* Kayıtlar

((

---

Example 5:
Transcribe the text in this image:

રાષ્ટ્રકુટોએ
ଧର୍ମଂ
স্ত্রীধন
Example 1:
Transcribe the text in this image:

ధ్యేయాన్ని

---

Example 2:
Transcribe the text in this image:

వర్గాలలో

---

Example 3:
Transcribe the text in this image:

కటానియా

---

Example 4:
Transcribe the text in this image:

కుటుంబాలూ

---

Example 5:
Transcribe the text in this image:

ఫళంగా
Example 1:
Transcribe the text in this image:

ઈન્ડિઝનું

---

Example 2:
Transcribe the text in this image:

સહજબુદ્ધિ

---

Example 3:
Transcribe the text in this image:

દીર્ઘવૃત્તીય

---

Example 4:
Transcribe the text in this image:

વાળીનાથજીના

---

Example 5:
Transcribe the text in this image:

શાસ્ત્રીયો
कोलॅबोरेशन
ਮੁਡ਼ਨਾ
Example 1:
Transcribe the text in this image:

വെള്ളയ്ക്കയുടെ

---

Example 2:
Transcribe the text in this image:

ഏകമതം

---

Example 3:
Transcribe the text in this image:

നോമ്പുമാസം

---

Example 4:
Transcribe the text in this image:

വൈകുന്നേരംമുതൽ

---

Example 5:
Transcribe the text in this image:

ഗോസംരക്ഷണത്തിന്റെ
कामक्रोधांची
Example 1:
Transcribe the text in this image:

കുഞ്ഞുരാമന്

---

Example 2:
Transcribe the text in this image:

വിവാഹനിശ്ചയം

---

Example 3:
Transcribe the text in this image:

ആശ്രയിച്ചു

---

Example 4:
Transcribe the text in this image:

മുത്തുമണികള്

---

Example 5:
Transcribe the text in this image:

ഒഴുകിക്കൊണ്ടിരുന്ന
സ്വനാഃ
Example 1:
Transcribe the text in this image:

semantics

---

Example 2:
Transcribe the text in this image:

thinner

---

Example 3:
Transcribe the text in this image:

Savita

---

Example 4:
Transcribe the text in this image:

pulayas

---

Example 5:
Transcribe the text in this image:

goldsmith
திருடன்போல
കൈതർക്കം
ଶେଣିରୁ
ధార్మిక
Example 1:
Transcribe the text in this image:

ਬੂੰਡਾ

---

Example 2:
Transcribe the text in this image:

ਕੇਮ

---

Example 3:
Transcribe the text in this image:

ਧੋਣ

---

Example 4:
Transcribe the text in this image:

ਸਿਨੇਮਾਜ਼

))

Yukarıdaki kayıtların tamamını, tek bir harfini bile değiştirmeden satır satır alıntıla.

---

Example 5:
Transcribe the text in this image:

રાષ્ટ્રકુટોએ
ଧର୍ମଂ
স্ত্রীধন
Example 1:
Transcribe the text in this image:

ధ్యేయాన్ని

---

Example 2:
Transcribe the text in this image:

వర్గాలలో

---

Example 3:
Transcribe the text in this image:

కటానియా

---

Example 4:
Transcribe the text in this image:

కుటుంబాలూ

---

Example 5:
Transcribe the text in this image:

ఫళంగా
Example 1:
Transcribe the text in this image:

ઈન્ડિઝનું

---

Example 2:
Transcribe the text in this image:

સહજબુદ્ધિ

---

Example 3:
Transcribe the text in this image:

દીર્ઘવૃત્તીય

---

Example 4:
Transcribe the text in this image:

વાળીનાથજીના

---

Example 5:
Transcribe the text in this image:

શાસ્ત્રીયો
कोलॅबोरेशन
ਮੁਡ਼ਨਾ
Example 1:
Transcribe the text in this image:

വെള്ളയ്ക്കയുടെ

---

Example 2:
Transcribe the text in this image:

ഏകമതം

---

Example 3:
Transcribe the text in this image:

നോമ്പുമാസം

---

Example 4:
Transcribe the text in this image:

വൈകുന്നേരംമുതൽ

---

Example 5:
Transcribe the text in this image:

ഗോസംരക്ഷണത്തിന്റെ
कामक्रोधांची
Example 1:
Transcribe the text in this image:

കുഞ്ഞുരാമന്

---

Example 2:
Transcribe the text in this image:

വിവാഹനിശ്ചയം

---

Example 3:
Transcribe the text in this image:

ആശ്രയിച്ചു

---

Example 4:
Transcribe the text in this image:

മുത്തുമണികള്

---

Example 5:
Transcribe the text in this image:

ഒഴുകിക്കൊണ്ടിരുന്ന
സ്വനാഃ
Example 1:
Transcribe the text in this image:

semantics

---

Example 2:
Transcribe the text in this image:

thinner

---

Example 3:
Transcribe the text in this image:

Savita

---

Example 4:
Transcribe the text in this image:

pulayas

---

Example 5:
Transcribe the text in this image:

goldsmith
திருடன்போல
കൈതർക്കം
ଶେଣିରୁ
ధార్మిక
Example 1:
Transcribe the text in this image:

ਬੂੰਡਾ

---

Example 2:
Transcribe the text in this image:

ਕੇਮ

---

Example 3:
Transcribe the text in this image:

ਧੋਣ

---

Example 4:
Transcribe the text in this image:

ਸਿਨੇਮਾਜ਼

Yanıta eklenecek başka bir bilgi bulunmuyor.